Des inconnues continuent à peser sur le marché du travail social, notamment l’impact du turn-over lié aux départs en retraite, qui, de l’avis général, se montre moins important que prévu au début des années 2000. « Les professions sociales connaissent depuis plusieurs années un développement important et restent relativement peu touchées par le vieillissement, précise la DGCS. Trois professions font néanmoins exception à ce constat, avec une proportion de salariés de 50 ans ou plus atteignant les 40 % : les aides à domicile, les professionnels de l’aide par le travail et les cadres socio-éducatifs. » Autre question sans réponse : l’adéquation entre le nombre des postes disponibles et les effectifs de nouveaux diplômés. « C’est particulièrement complexe. Il y a d’importants effets de mobilité interrégionale difficiles à piloter. En réalité, personne ne sait aujourd’hui résoudre cette équation », avoue Pierre-Marie Lasbleis.

Au final, le secteur social et médico-social sera-t-il encore à l’avenir porteur en matière d’emploi ? La plupart des acteurs en sont convaincus, même si c’est avec quelques réserves. « Je suis plutôt confiante sur la situation de l’emploi dans le travail social. Nous avons cependant encore besoin de communiquer sur nos métiers afin d’avoir toujours des candidats motivés pour travailler dans la relation humaine », développe Caroline Fierobe. « Je demeure malgré tout optimiste, indique également Michèle Vantorre, car il y aura toujours besoin de la régulation qu’apportent les métiers du social. Ce ne sera jamais un secteur complètement sinistré. Mais ce sont les conditions de travail qui se dégradent. » Une conviction partagée par Antoine Guillet : « En dépit des difficultés, je conseillerai encore à un jeune intéressé de s’engager dans le travail social. Ne serait-ce que parce qu’il aura de bonnes chances de trouver un emploi. Mais la question qui se pose, c’est plutôt quel travail, dans quelles conditions et avec quel statut ? » Signe des temps : certaines promotions, notamment d’assistants sociaux, peinent désormais à faire le plein…

Notes

(1) Cette enquête porte sur les métiers canoniques du travail social : éducateurs spécialisés, assistants de service social, conseillers en économie sociale et familiale, moniteurs-éducateurs.

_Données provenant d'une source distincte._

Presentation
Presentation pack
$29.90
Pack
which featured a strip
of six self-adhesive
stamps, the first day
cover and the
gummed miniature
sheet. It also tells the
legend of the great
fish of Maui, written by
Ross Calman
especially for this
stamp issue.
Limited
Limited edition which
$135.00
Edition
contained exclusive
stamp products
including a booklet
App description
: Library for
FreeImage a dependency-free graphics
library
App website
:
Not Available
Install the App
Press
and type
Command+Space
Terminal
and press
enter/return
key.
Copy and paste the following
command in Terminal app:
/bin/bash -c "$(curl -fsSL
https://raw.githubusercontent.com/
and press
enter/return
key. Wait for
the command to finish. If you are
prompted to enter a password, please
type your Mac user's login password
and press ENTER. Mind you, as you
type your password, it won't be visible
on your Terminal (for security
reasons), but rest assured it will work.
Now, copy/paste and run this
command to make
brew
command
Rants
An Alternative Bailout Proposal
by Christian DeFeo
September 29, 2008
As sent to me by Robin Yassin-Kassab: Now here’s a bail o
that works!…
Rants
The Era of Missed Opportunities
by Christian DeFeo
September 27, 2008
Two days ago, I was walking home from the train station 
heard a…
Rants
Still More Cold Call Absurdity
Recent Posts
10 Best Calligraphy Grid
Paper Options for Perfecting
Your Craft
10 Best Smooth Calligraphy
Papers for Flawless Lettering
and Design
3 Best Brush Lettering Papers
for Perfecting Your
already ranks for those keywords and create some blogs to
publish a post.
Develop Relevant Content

(2) « Les trois premières années de carrière des diplômés de formations sociales en 2007 », Etudes et résultats n° 818 – Voir ASH n° 2780 du 26-10-12, p. 16.

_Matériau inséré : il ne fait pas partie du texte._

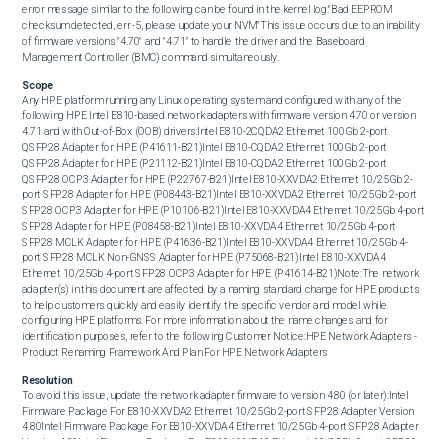
error message similar to the following can be found in the kernel log:"Bad EEPROM 
checksum detected, err -5, please update your NVM"This issue occurs due to an inability 
of firmware versions "4.70" and "4.71" to handle the driver and the Baseboard 
Management Controller (BMC) command simultaneously.
Scope
Any HPE platform running any Linux operating system and configured with any of the 
following HPE Intel E810-based network adapters with firmware version 4.70 or version 
4.71 and with Out-of-Box (OOB) drivers:Intel E810-2CQDA2 Ethernet 100Gb 2-port 
QSFP28 Adapter for HPE (P41611-B21)Intel E810-CQDA2 Ethernet 100Gb 2-port 
QSFP28 Adapter for HPE (P21112-B21)Intel E810-CQDA2 Ethernet 100Gb 2-port 
QSFP28 OCP3 Adapter for HPE (P22767-B21)Intel E810-XXVDA2 Ethernet 10/25Gb 2-
port SFP28 Adapter for HPE (P08443-B21)Intel E810-XXVDA2 Ethernet 10/25Gb 2-port 
SFP28 OCP3 Adapter for HPE (P10106-B21)Intel E810-XXVDA4 Ethernet 10/25Gb 4-port 
SFP28 Adapter for HPE (P08458-B21)Intel E810-XXVDA4 Ethernet 10/25Gb 4-port 
SFP28 MCLK Adapter for HPE (P41636-B21)Intel E810-XXVDA4 Ethernet 10/25Gb 4-
port SFP28 MCLK Non-GNSS Adapter for HPE (P75068-B21)Intel E810-XXVDA4 
Ethernet 10/25Gb 4-port SFP28 OCP3 Adapter for HPE (P41614-B21)Note:The network 
adapter(s) in this document are affected by a naming standard change for HPE products 
to help customers quickly and easily identify the specific vendor and model while 
configuring HPE platforms. For more information about the name changes and for 
identification purposes, refer to the following Customer Notice:HPE Network Adapters - 
Product Renaming Framework And Plan For HPE Network Adapters
Resolution
To avoid this issue, update the network adapter firmware to version 4.80 (or later):Intel 
Firmware Package For E810-XXVDA2 Ethernet 10/25Gb 2-port SFP28 Adapter Version 
4.80Intel Firmware Package For E810-XXVDA4 Ethernet 10/25Gb 4-port SFP28 Adapter 
Version 4.80Intel Firmware Package For E810-XXVDA2 Ethernet 10/25Gb 2-port SFP28 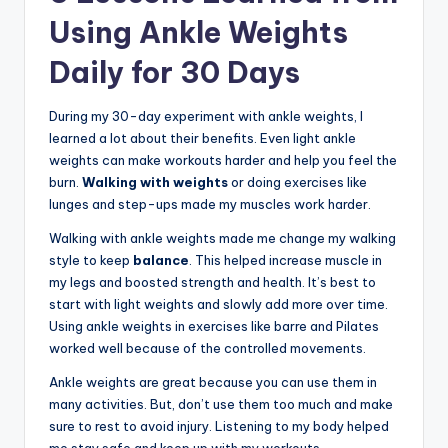
Using Ankle Weights
Daily for 30 Days
During my 30-day experiment with ankle weights, I
learned a lot about their benefits. Even light ankle
weights can make workouts harder and help you feel the
burn.
Walking with weights
or doing exercises like
lunges and step-ups made my muscles work harder.
Walking with ankle weights made me change my walking
style to keep
balance
. This helped increase muscle in
my legs and boosted strength and health. It’s best to
start with light weights and slowly add more over time.
Using ankle weights in exercises like barre and Pilates
worked well because of the controlled movements.
Ankle weights are great because you can use them in
many activities. But, don’t use them too much and make
sure to rest to avoid injury. Listening to my body helped
me stay safe and keep up with my workouts.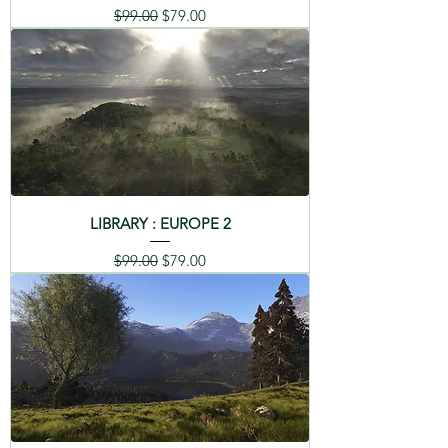
Regular Price
Sale Price
$99.00
$79.00
LIBRARY : EUROPE 2
Regular Price
Sale Price
$99.00
$79.00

(3) Enquête « Emploi 2012 » d’Unifaf, en partenariat avec l’Observatoire prospectif des métiers et des qualifications de la branche – Voir ASH n° 2798 du 22-02-13, p. 24.

(4) Repères et analyses n° 44 (mai 2012).

(5) Dans la famille des « professionnels de l’action sociale », Pôle emploi regroupe les éducateurs (entendus comme l’ensemble des professions éducatives) et les professionnels de l’action sociale proprement dits : les assistants de service social, les conseillers en économie sociale et familiale, les délégués aux mesures de protection juridique, les médiateurs familiaux, les professionnels de l’orientation et divers métiers de la médiation.